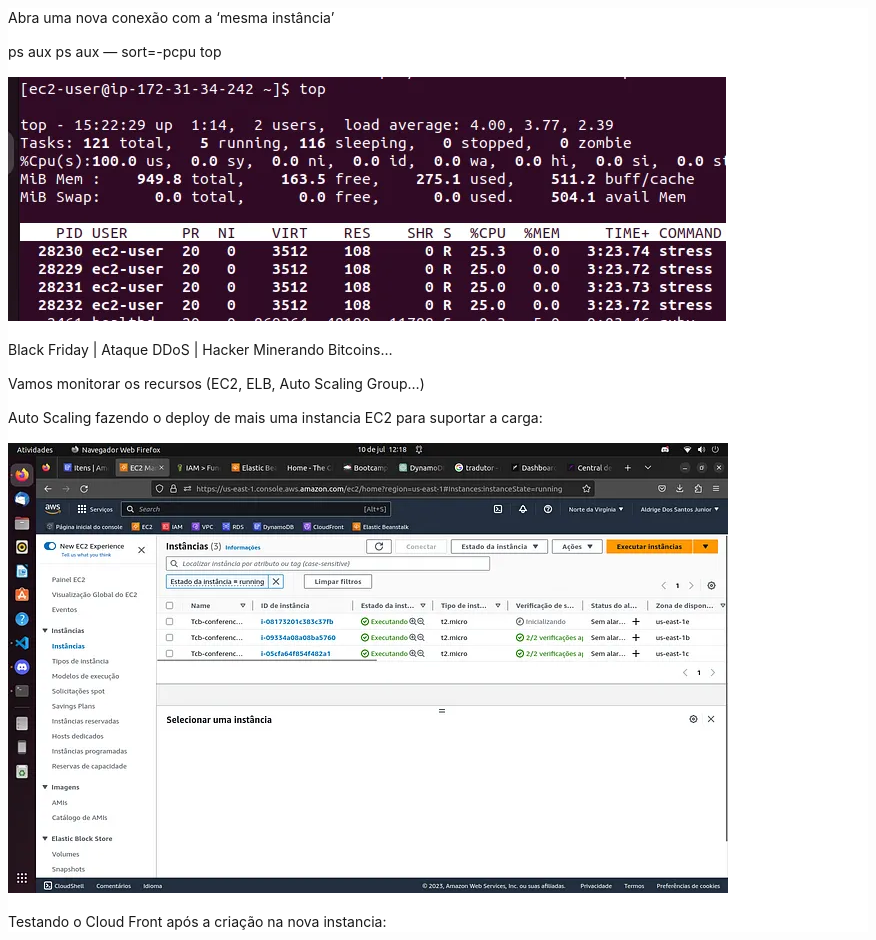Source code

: 
Abra uma nova conexão com a ‘mesma instância’

ps aux
ps aux — sort=-pcpu
top

![Alt text](image-6.png)

Black Friday | Ataque DDoS | Hacker Minerando Bitcoins…

Vamos monitorar os recursos (EC2, ELB, Auto Scaling Group…)

Auto Scaling fazendo o deploy de mais uma instancia EC2 para suportar a carga:

![Alt text](image-7.png)

Testando o Cloud Front após a criação na nova instancia:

-- What the task asks --
Go through the material above, and wherever a line holds the word "image", copy it.

-- Solution for this problem --
![Alt text](image-6.png)
![Alt text](image-7.png)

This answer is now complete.